It has been a strange couple of weeks. Obviously, Minella Indo winning the Gold Cup was brilliant and meant a lot to us, given that we had him four years and brought him through. It was just mighty.
At the same time though, we are part of a strong sector of point-to-point producers, who despite their role in rearing, educating and showcasing the ability of 13 of the 23 Irish-trained winners at Cheltenham last week, are being prevented from running their businesses.
There are plenty of businesses in the same boat. I am a hotelier in Clonmel and the Minella Hotel has been empty a long while, so I don’t need people to explain that to me, that people are suffering everywhere.
But the problem with point-to-pointing is the lack of understanding, particularly within government circles, of its role. There is the perception that it is amateur, when it is nothing of the sort.
I said earlier in the week that Cheltenham was like Italia ’90 for horseracing. But if point-to-pointing isn’t allowed return after next week, it could have catastrophic effects on the National Hunt game in Ireland.
We need Horse Racing Ireland to lobby very hard on this for the last week. Right now, we’re on the back foot it seems. I organised a meeting with our local TDs Jackie Cahill and Mattie McGrath on Monday. I only had fellas within the constituency meeting them. Between us, we employed around 80 people. I would say through all the producers in the country, you’re talking 1000 people, directly and indirectly. Those jobs are under significant threat now.
Proof that the government doesn’t understand was the Minister for Agriculture, Charlie McConnalogue, wondering why we couldn't just race through June and July. That is no fault of his, but he just doesn’t understand and we need Horse Racing Ireland to really clear that up.
There is a danger too that they might say we have been catered for by the provision of five extra fixtures on the track to hold bumpers for point-to-point horses. That was welcome but it really only suited about five per cent of the stock. Really, it is like trying to sell meat to vegetarians, looking to sell bumper horses, when the attraction for the last number of years has been a horse with proven form over fences. And if one of them wins one of the maiden hurdles that was put on, he is immediately less attractive to buyers because his novice status is lost.
We have a month left, because we can’t jump these young horses on firmer summer ground, it just isn’t safe. If we don’t get racing and can’t move them on, there is a knock-on effect at the store sales and the foal sales. It is bad news for everyone; for the breeders, the pinhookers, the point-to-point producers and the end game, the racing world, because you are missing that filter where the quality has been showcased. And where that education has not been provided. And just to remind people again, 13 of the 23 Irish-trained winners at Cheltenham this year came through the point-to-point fields.
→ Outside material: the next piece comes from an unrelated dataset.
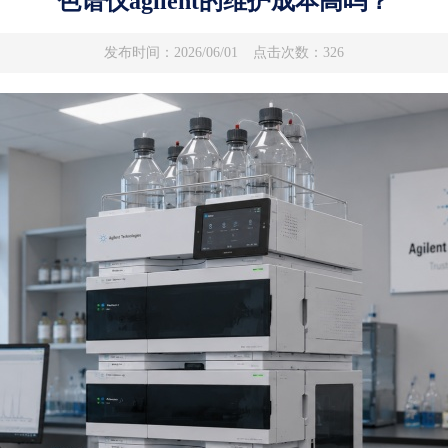
色谱仪agilent的维护成本高吗？
发布时间：2026/06/01
点击次数：326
That should leave no-one in any doubt as to how important the sector is.
If it’s about not being able to ensure people weren’t climbing ditches to get into the meetings, though we had shown we could do it prior to the plug being pulled, it might be worth running a month’s worth of points at racetracks. There could be a way of making that work, of providing some funding to them to open up. You could have a team of lads like stall handlers, just to bring the five point-to-point style fences from one track to the next. It’s doable, if the will is there.
You think of places like Ballinrobe, Sligo, Roscommon, Thurles, Tipperary. You could set the fences up say in Ballinrobe. Have two days’ racing there, then move on to Roscommon and do two more days there. Because you only have a month in it.
It was great to see Minella Indo put it all together on the biggest day after a few things going wrong earlier in the season. He clearly likes Cheltenham, having won the Albert Bartlett, when he was our second Festival winner after Minella Rocco, and just got caught by Champ in the RSA last year.
We kept him until he was five. He could have made it at four but we always want to do right by the horse and played it cautiously with him.
We bought him as a foal from the Lalors, who bred him, for €24,000 at Tatts in November 2013. He is a Beat Hollow, it’s a good family, but his dam was 22 and people thought we were a bit mad buying out of a 22-year-old mare. He came through the system well and we just didn’t rush him to get him out at four.
When we saddled him up at Dromahane, the day after St Patrick’s Day in 2018, he was ready and he won easily. And the rest is history.
That is the dream but it is the business too. I hope the government are helped to understand this and take it into account, so we can get back under way in April.